The concern had no being except in those who were members of it. It was not tangible except as they were tangible. As to third persons, they are therefore liable as other principals are liable who deal with third persons through any form of agency. * * * The association was a fiction except as the members stood behind it. * * * They were the association.

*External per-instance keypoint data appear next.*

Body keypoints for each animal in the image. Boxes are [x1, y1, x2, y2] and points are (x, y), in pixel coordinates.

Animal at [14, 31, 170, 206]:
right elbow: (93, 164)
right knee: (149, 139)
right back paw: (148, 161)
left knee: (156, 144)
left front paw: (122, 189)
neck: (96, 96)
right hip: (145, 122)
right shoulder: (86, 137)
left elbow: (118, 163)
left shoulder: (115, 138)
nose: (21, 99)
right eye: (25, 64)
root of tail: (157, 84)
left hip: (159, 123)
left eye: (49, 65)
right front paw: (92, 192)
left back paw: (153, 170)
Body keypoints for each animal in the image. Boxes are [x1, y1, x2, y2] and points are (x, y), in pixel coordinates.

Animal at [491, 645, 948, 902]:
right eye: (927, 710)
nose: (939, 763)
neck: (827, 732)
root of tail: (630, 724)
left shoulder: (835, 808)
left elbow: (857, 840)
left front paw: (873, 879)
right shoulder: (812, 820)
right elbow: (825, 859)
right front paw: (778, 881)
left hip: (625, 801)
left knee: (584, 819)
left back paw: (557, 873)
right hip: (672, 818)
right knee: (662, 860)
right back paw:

If, as these cases indicate, the association has no identity separate and apart from the members and they are the actual proprietors of the property used by the association, I cannot see how gain or loss would arise from either a contribution to the association or a distribution in kind by it. The intangible being called the association does not, like the corporate cloak, insulate the member from liability for the acts of those selected to manage the property or operate the business. Upon distribution in liquidation a member of an association receives property in which he theretofore had a direct interest through his membership in the association; he receives nothing really different from what he theretofore had.” Weiss v. Stearn, 265 U. S. 242. This is the theory underlying the rule that there is no gain or loss to a partnership upon distribution in kind, which rule has been in effect for many years. See art. 1510, Eegulations 45, 62; art. 1603, Regulations 65, 69; art. 604, Regulations 74, 77; art. 113(a) (13)-2, Regulations 86.

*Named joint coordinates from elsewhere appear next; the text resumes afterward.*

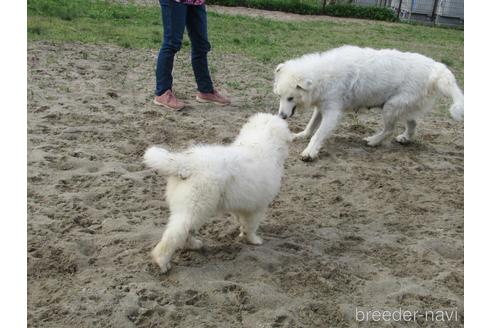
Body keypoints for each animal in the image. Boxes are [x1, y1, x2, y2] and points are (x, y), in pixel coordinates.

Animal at [142, 113, 292, 272]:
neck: (260, 142)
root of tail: (185, 163)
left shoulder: (243, 205)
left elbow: (242, 222)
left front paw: (242, 235)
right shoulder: (257, 208)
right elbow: (251, 226)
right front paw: (254, 240)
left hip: (189, 207)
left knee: (185, 230)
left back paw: (194, 245)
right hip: (195, 205)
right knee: (174, 234)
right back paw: (162, 262)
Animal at [274, 45, 464, 161]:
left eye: (291, 98)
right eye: (280, 96)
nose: (281, 116)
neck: (322, 75)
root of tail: (435, 67)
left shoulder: (332, 113)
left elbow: (318, 134)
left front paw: (309, 152)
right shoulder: (321, 108)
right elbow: (311, 126)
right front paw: (301, 136)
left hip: (390, 107)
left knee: (389, 130)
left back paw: (373, 141)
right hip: (403, 107)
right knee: (412, 123)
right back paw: (405, 138)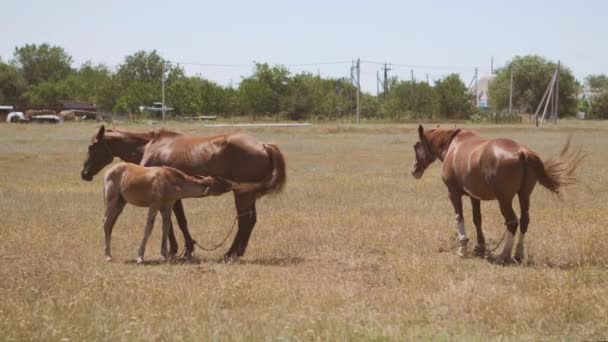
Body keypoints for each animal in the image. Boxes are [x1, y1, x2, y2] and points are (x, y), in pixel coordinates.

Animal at [81, 125, 288, 260]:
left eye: (92, 147)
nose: (84, 173)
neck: (150, 146)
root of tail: (263, 145)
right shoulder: (173, 196)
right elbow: (177, 221)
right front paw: (184, 249)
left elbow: (176, 222)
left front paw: (177, 250)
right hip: (247, 195)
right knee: (250, 221)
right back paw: (236, 252)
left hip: (242, 195)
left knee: (245, 222)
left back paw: (230, 254)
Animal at [410, 124, 580, 264]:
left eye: (416, 146)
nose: (414, 171)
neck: (453, 147)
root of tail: (522, 152)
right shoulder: (474, 197)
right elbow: (477, 220)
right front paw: (480, 247)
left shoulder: (453, 193)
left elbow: (459, 217)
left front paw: (462, 248)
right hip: (524, 195)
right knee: (524, 220)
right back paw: (518, 254)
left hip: (504, 200)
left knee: (512, 222)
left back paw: (504, 255)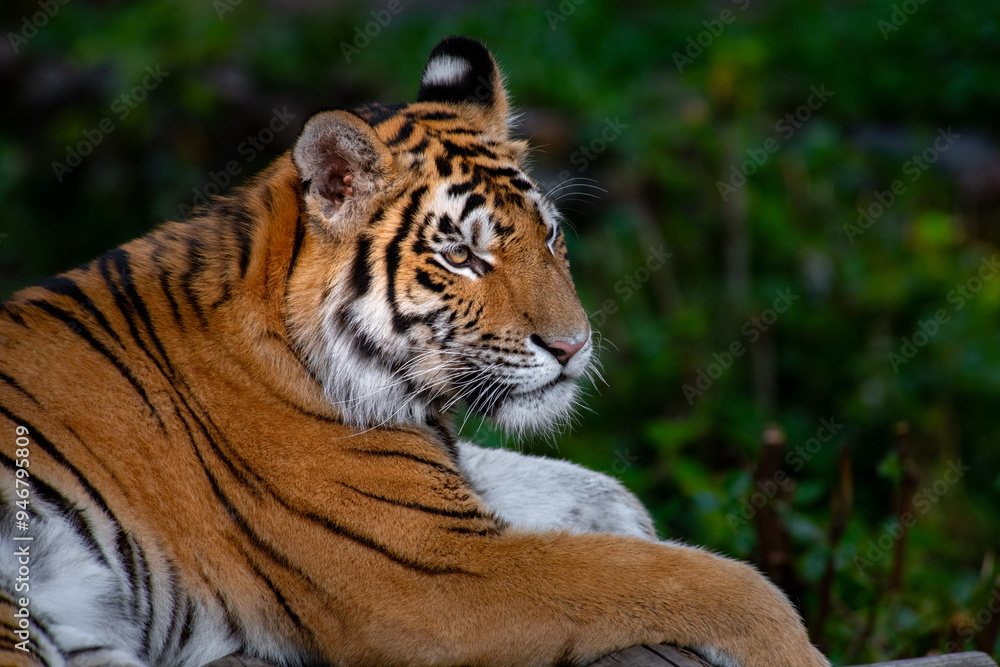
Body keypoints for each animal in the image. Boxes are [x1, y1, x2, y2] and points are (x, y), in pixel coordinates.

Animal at [0, 36, 829, 667]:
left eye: (550, 236)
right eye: (462, 255)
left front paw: (626, 516)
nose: (574, 344)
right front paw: (796, 649)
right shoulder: (433, 571)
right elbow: (708, 580)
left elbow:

*441Even if Pierce Fordyce itself is “to be treated as a corporation for all purposes of the revenue act ”, that is only stating the classification in which the Federal Government has placed it for tax purposes, and it does not reach the question of the relation between the association and its members. That relation as shown above is one of partnership, the incidents thereof, which included that of title to property, being determined by state law, and not Federal law. See Group No. 1 Oil Corporation v. Bass, 283 U. S. 279.

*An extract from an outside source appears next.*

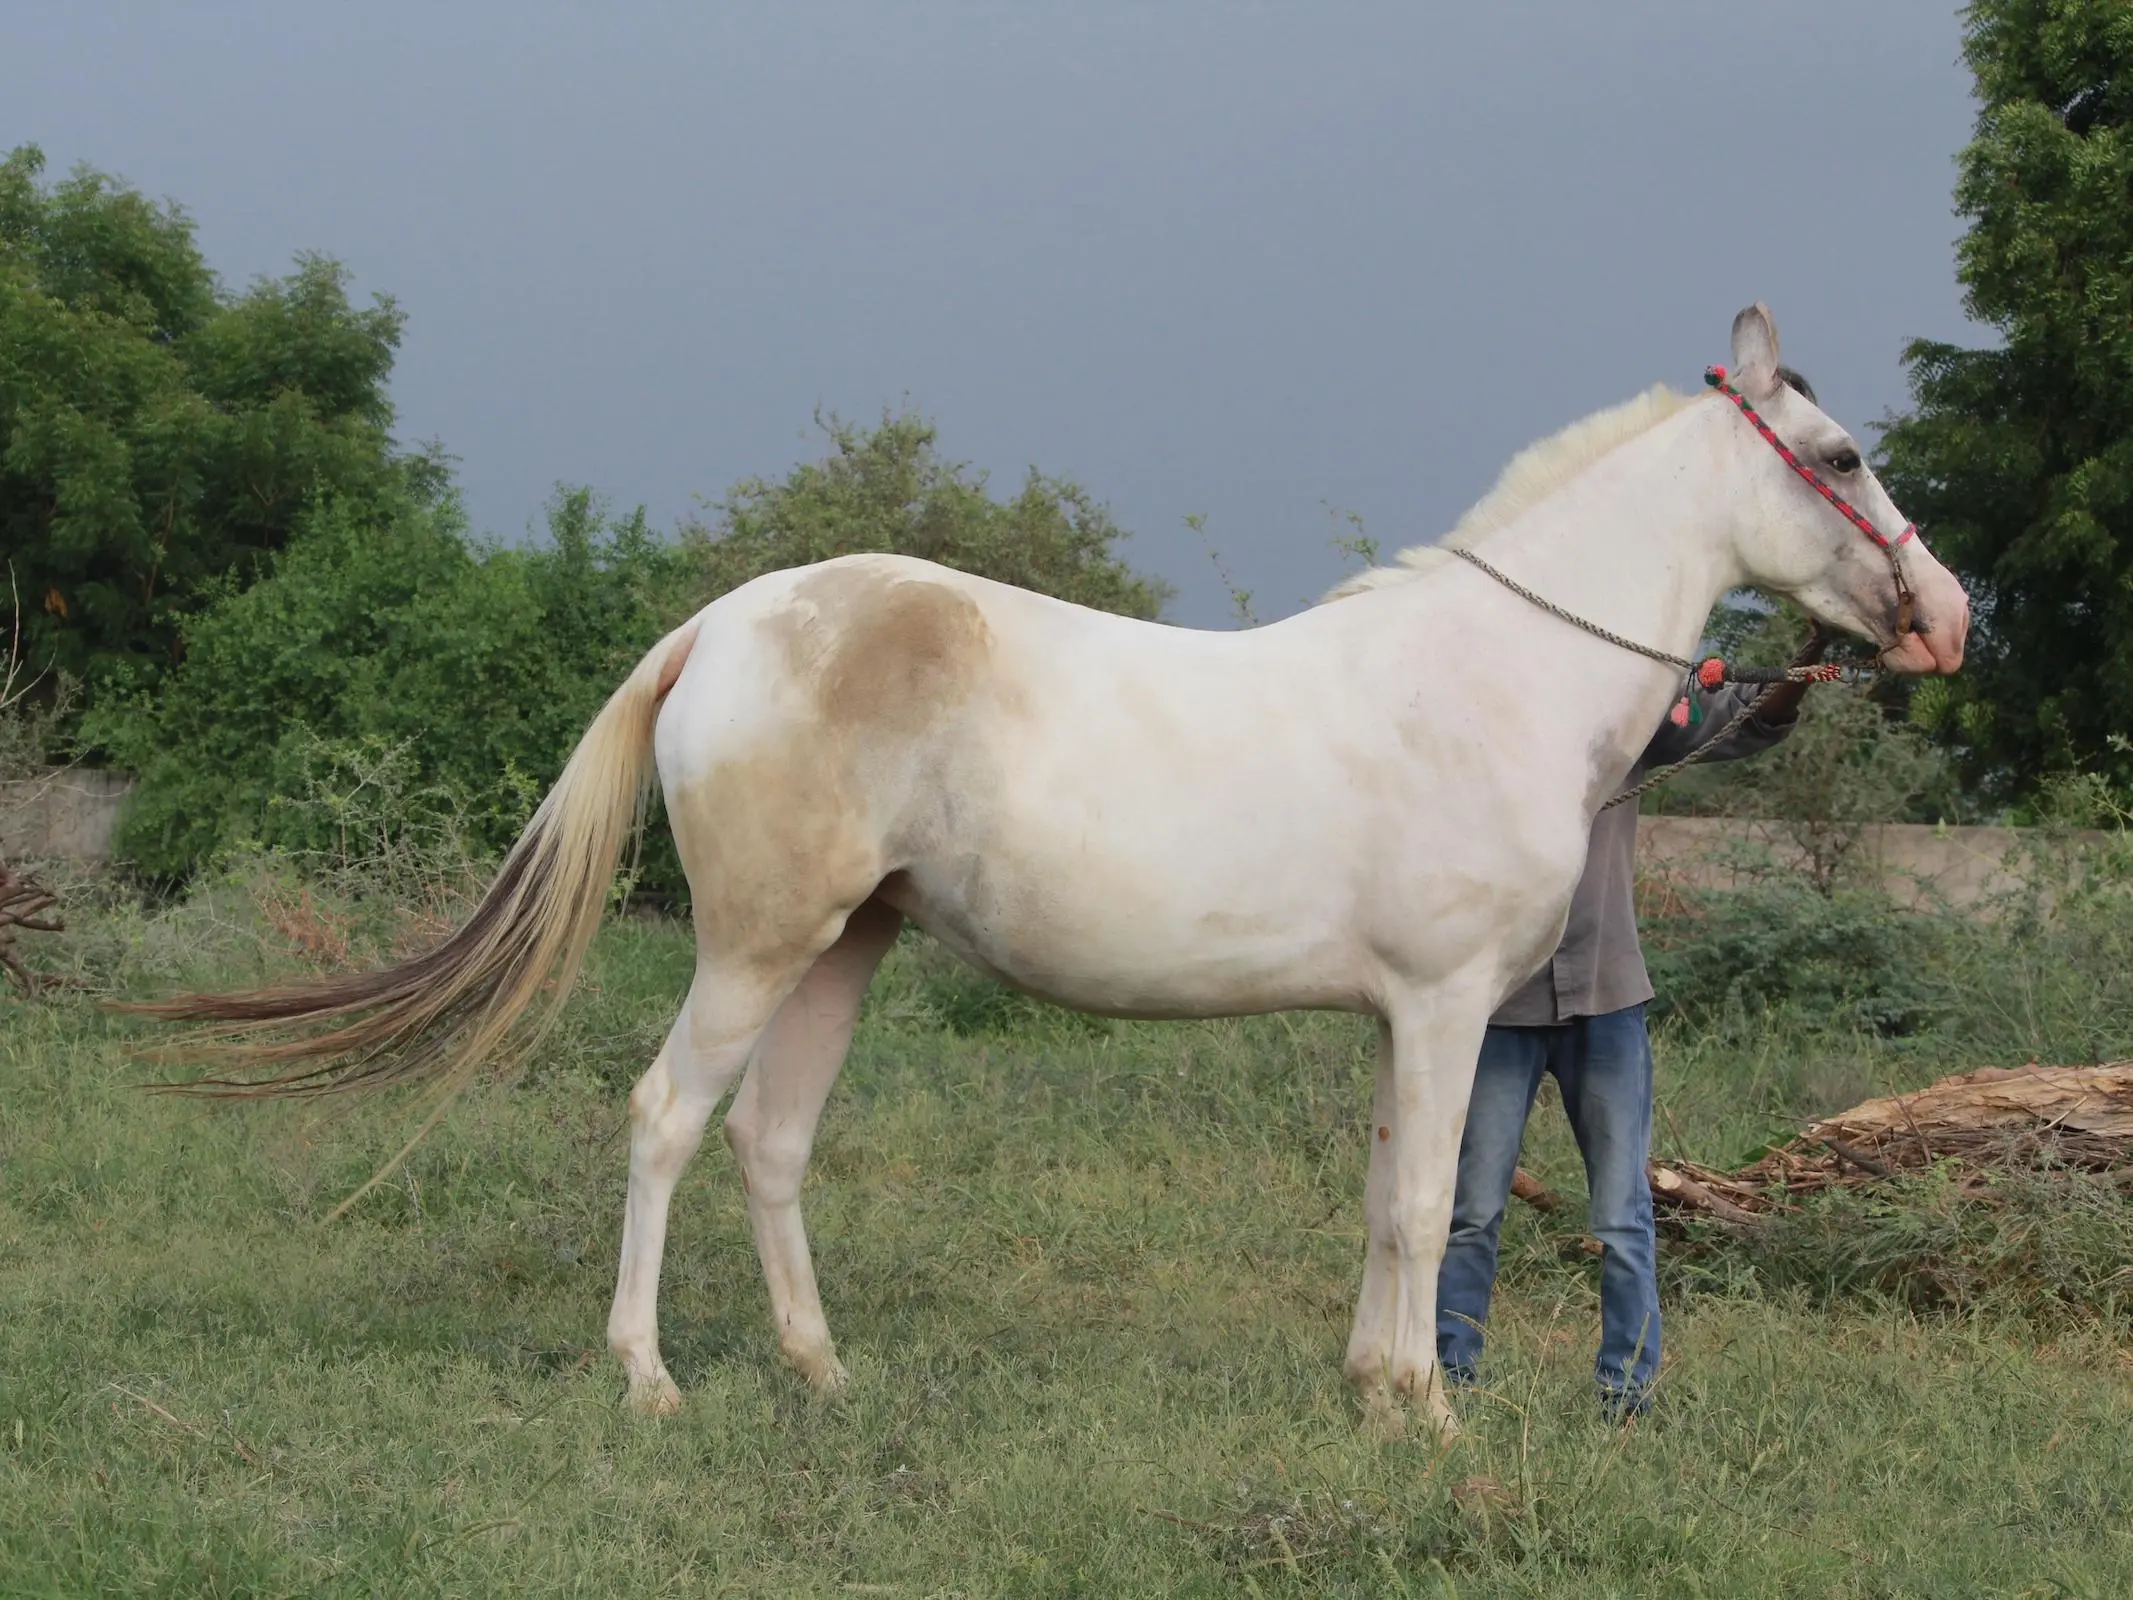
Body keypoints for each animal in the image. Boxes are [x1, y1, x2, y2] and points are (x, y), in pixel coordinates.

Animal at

I also disagree with the portion of the opinion under point III which disallows the deduction of the unamortized discount on $4,191,-700 of bonds upon their exchange for preferred stock. It appears that petitioner had outstanding certain bonds which were callable at 105. It advised the holders of the bonds of its intention to call them and made the holders a choice of exchanging the bonds for preferred stock, par for par, or of accepting cash. Some .bondholders followed one course and some the other. The record shows that at the time of the exchange the market value of the bonds and preferred stock was each 105. The majority opinion, in reliance on Chicago, Rock Island & Pacific Railway Co. v. Commissioner, 47, Fed. (2d) 990, and 375 Park Avenue Corporation, 23 B. T. A. 969, treats the exchange as a capital transaction in which there can be recognized no gain or loss, and consequently holds that the unamortized discount cannot be written off. Later cases hold that upon the substitution of one bond issue for another the unamortized discount applicable to the first issue may be deducted. San Joaquin Light & Power Corporation v. McLaughlin, 65 Fed. (2d) 677; Helvering v. California Oregon Power Co., 75 Fed. (2d) 644; Helvering v. Union Public Service Co., 75 Fed. (2d) 723. All of these cases treat successive bond issues as separate transactions, unrelated for accounting, purposes. Logically all unamortized discount and premiums allocable to a bond issue now retired and dead are items of cost in acquiring capital and necessary to a determination of gain or loss upon a retirement of the issue.” Helvering v. Union Pacific Service Co., supra. It requires no argument to support the proposition that there is less relation between stocks and bonds than between successive bond issues. If each bond issue is a complete transaction within itself so separate and distinct that the discount and expenses applicable to it are to be accounted for upon its retirement even though the same kind of liability is substituted for it, there would seem to be more reason for completely closing out the bond issue upon the elimination of the liability and the substitution of shares in the enterprise.

Black concurs with this dissent on point Y but not on point III. As to point III, he agrees with the majority opinion. McMahon concurs with the dissent of Arundell on point III.